Figure 6. Comparison of serum occludin levels between good and poor prognosis groups. (A) Baseline serum occludin levels was higher in patients receiving non-reperfusion therapy with poor prognosis than that in patients of good prognosis (P<0.001); however, it was not statistically significant in reperfusion therapy (P=0.275). Data are expressed as the mean±SD, **P<0.001. (B) ROC curve for serum occludin on predicting poor outcome for CI in non-reperfusion treated patients.
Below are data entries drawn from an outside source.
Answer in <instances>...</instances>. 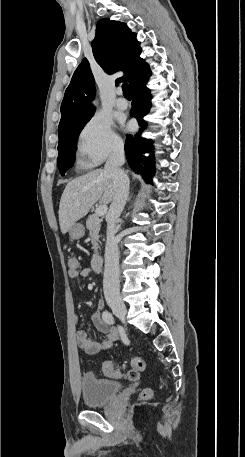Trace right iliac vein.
Masks as SVG:
<instances>
[{
    "label": "right iliac vein",
    "instance_id": "right-iliac-vein-1",
    "mask_svg": "<svg viewBox=\"0 0 245 457\" xmlns=\"http://www.w3.org/2000/svg\"><path fill=\"white\" fill-rule=\"evenodd\" d=\"M107 303L118 318L121 320L125 319L127 308L120 297L107 296Z\"/></svg>",
    "mask_w": 245,
    "mask_h": 457
}]
</instances>
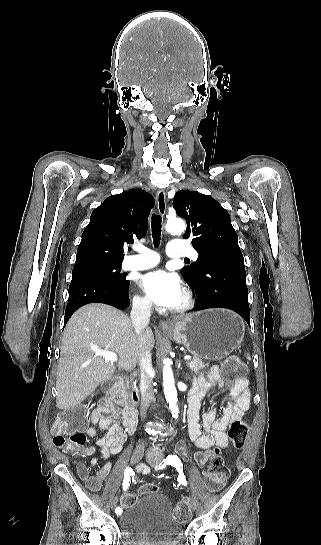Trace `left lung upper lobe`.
<instances>
[{
  "label": "left lung upper lobe",
  "mask_w": 321,
  "mask_h": 545,
  "mask_svg": "<svg viewBox=\"0 0 321 545\" xmlns=\"http://www.w3.org/2000/svg\"><path fill=\"white\" fill-rule=\"evenodd\" d=\"M173 207L188 225L183 238L192 239L199 254L196 262L180 271L187 282L196 281L203 266L216 254L241 252L227 210L211 196L179 191L174 196Z\"/></svg>",
  "instance_id": "obj_1"
}]
</instances>
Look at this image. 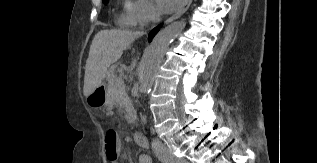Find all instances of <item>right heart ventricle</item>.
<instances>
[{"instance_id": "obj_1", "label": "right heart ventricle", "mask_w": 317, "mask_h": 163, "mask_svg": "<svg viewBox=\"0 0 317 163\" xmlns=\"http://www.w3.org/2000/svg\"><path fill=\"white\" fill-rule=\"evenodd\" d=\"M119 22H120L121 24H127V21H126L125 17H121L120 20H119Z\"/></svg>"}]
</instances>
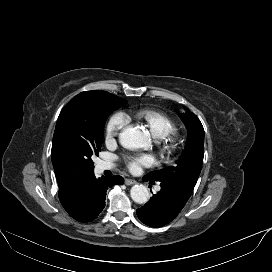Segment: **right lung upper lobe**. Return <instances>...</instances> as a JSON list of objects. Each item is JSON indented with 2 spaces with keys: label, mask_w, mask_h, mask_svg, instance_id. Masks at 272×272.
Returning <instances> with one entry per match:
<instances>
[{
  "label": "right lung upper lobe",
  "mask_w": 272,
  "mask_h": 272,
  "mask_svg": "<svg viewBox=\"0 0 272 272\" xmlns=\"http://www.w3.org/2000/svg\"><path fill=\"white\" fill-rule=\"evenodd\" d=\"M51 158L59 185V199L67 210L75 204L94 171L84 174L76 173L70 162L56 150L53 144Z\"/></svg>",
  "instance_id": "right-lung-upper-lobe-1"
}]
</instances>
The above results showed that elevated serum occludin levels were associated with prognosis at 90 days, and that serum occludin seems to be a good marker for predicting prognosis that needs further verification in the future.
DISCUSSION
This is the first significant clinical study to explore the relationship between BBB injury, serum occludin, HT and long-term prognosis in AIS. Since AIS-induced BBB damage results in abnormally elevated serum occludin, early detection of serum occludin levels to identify BBB injury could provide an important basis for brain protection that cannot be identified by imaging evaluation in the early stages of BBB damage.
It is known that the degree of BBB disruption will influence the severity of cerebral edema, HT and neurological damage [18]. And these alterations could be potentially determined or predicted by measuring the serum occludin level. The results of this study show that serum occludin was elevated in patients with moderate to severe neurological deficits. The ROC curve shows that the baseline serum occludin had a weak ability to predict the degree of disease. The study provided a better reference value to assess the severity of the disease for those patients who cannot cooperate to complete a neurological test.
HT is one of the most common complications after IVT and ET in CI that can strongly affect functional recovery or early death [19]. Previous studies have shown that the underlying mechanism leading to extravasation is the destruction of the BBB [19] and IVT or ET can aggravate the destruction of the BBB and increase HT risk [20]. Early identification of patients with high intracranial HT risk may reduce the incidence of thrombolytic bleeding with an improved prognosis and the reduction of mortality. This study showed that patients with HT had significantly higher serum occludin levels than those without bleeding, with both non-reperfusion and reperfusion therapy. The ROC curve also confirmed that baseline serum occludin levels had a predictive value for HT. Although the sensitivity and specificity are not very high, which could be further improved by developing more sensitive and/or specific methods to detect serum occludin, this study establishes the proof of principle for utilizing occludin level for the prediction of HT.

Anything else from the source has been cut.